> [INFORMATION SHOWN]:
↓↓↓

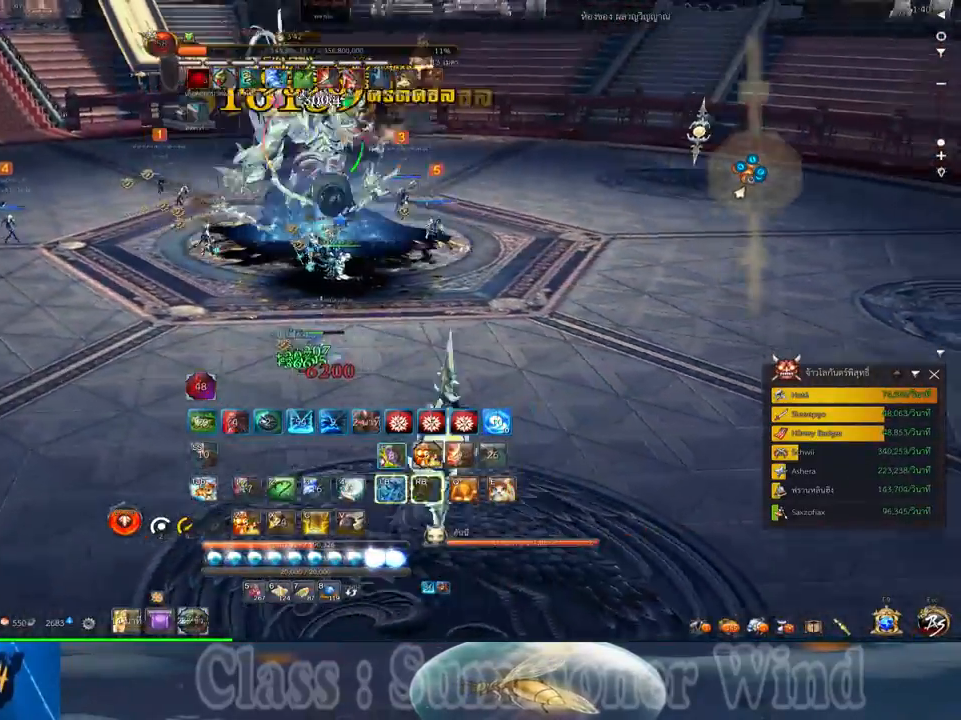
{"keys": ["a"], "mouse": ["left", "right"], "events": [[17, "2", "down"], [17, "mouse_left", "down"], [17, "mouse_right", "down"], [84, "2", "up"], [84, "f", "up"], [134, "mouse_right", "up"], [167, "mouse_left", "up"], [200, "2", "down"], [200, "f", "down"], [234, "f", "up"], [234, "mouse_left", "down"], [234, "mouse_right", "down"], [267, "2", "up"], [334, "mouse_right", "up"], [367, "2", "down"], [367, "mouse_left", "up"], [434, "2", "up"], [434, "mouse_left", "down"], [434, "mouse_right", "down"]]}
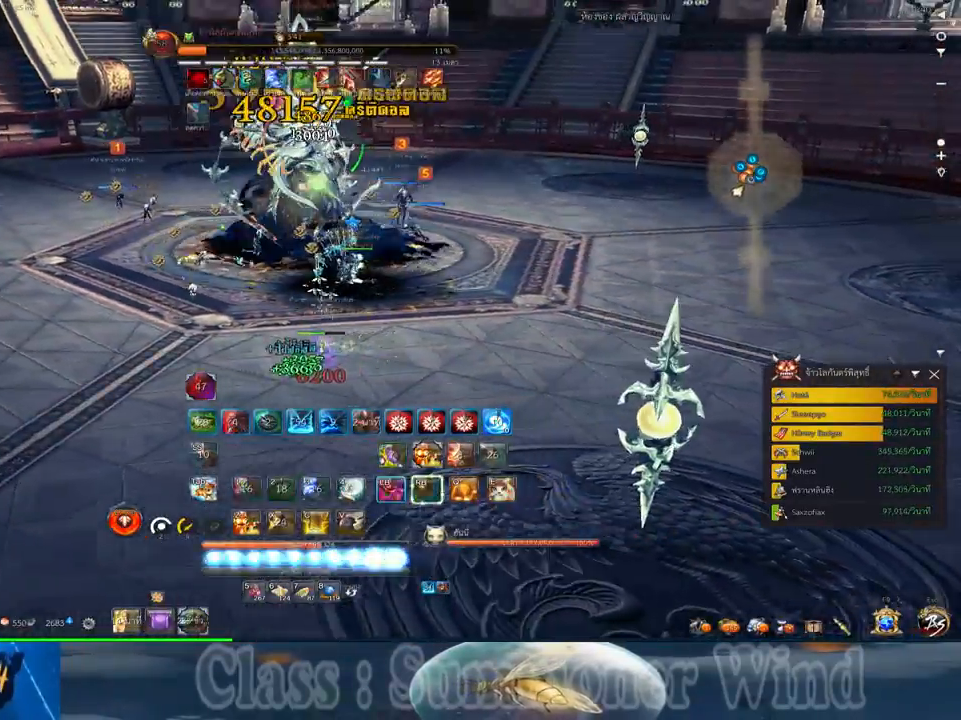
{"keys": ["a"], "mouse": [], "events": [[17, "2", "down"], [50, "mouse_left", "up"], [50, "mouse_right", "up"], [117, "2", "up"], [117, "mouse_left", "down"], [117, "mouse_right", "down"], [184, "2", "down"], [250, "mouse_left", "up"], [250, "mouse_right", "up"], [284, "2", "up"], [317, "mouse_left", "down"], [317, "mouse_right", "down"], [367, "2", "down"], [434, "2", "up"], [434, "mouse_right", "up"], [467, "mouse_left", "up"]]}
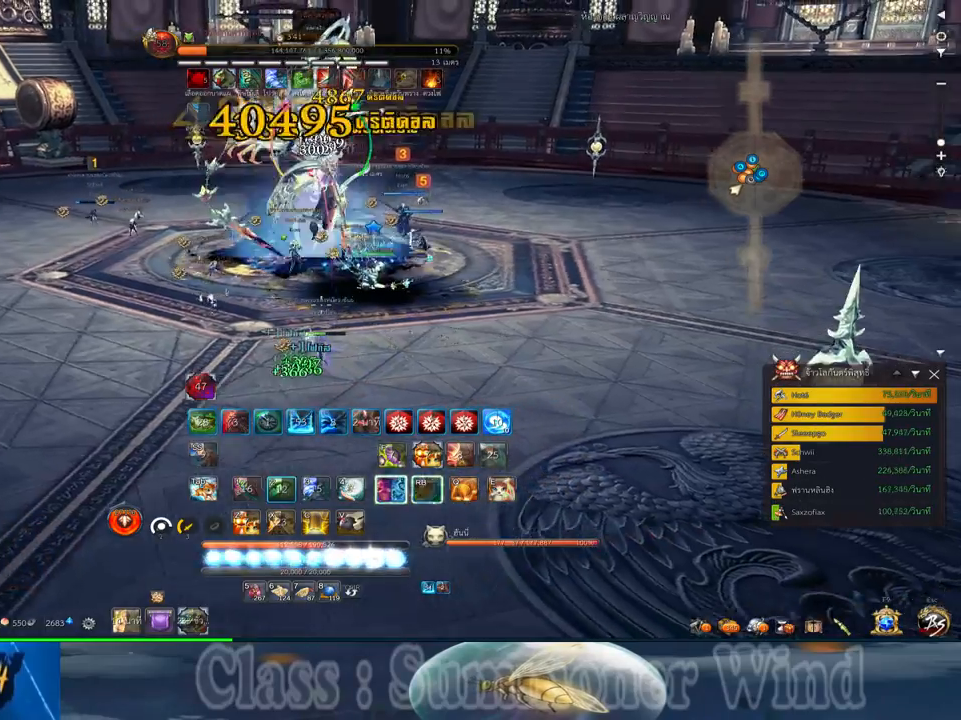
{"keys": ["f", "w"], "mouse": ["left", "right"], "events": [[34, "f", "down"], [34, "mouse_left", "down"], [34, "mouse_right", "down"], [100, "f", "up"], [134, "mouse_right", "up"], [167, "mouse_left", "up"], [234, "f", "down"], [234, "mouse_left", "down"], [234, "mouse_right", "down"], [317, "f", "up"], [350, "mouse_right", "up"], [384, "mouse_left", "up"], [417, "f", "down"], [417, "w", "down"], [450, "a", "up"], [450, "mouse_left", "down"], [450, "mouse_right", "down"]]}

↑↑↑

> [WHAT IS EXPECTED]:
With the pictures left out, return the listing above exactly as it stands.

> [ANSWER TO THIS TASK]:
{"keys": ["a"], "mouse": ["left", "right"], "events": [[17, "2", "down"], [17, "mouse_left", "down"], [17, "mouse_right", "down"], [84, "2", "up"], [84, "f", "up"], [134, "mouse_right", "up"], [167, "mouse_left", "up"], [200, "2", "down"], [200, "f", "down"], [234, "f", "up"], [234, "mouse_left", "down"], [234, "mouse_right", "down"], [267, "2", "up"], [334, "mouse_right", "up"], [367, "2", "down"], [367, "mouse_left", "up"], [434, "2", "up"], [434, "mouse_left", "down"], [434, "mouse_right", "down"]]}
{"keys": ["a"], "mouse": [], "events": [[17, "2", "down"], [50, "mouse_left", "up"], [50, "mouse_right", "up"], [117, "2", "up"], [117, "mouse_left", "down"], [117, "mouse_right", "down"], [184, "2", "down"], [250, "mouse_left", "up"], [250, "mouse_right", "up"], [284, "2", "up"], [317, "mouse_left", "down"], [317, "mouse_right", "down"], [367, "2", "down"], [434, "2", "up"], [434, "mouse_right", "up"], [467, "mouse_left", "up"]]}
{"keys": ["f", "w"], "mouse": ["left", "right"], "events": [[34, "f", "down"], [34, "mouse_left", "down"], [34, "mouse_right", "down"], [100, "f", "up"], [134, "mouse_right", "up"], [167, "mouse_left", "up"], [234, "f", "down"], [234, "mouse_left", "down"], [234, "mouse_right", "down"], [317, "f", "up"], [350, "mouse_right", "up"], [384, "mouse_left", "up"], [417, "f", "down"], [417, "w", "down"], [450, "a", "up"], [450, "mouse_left", "down"], [450, "mouse_right", "down"]]}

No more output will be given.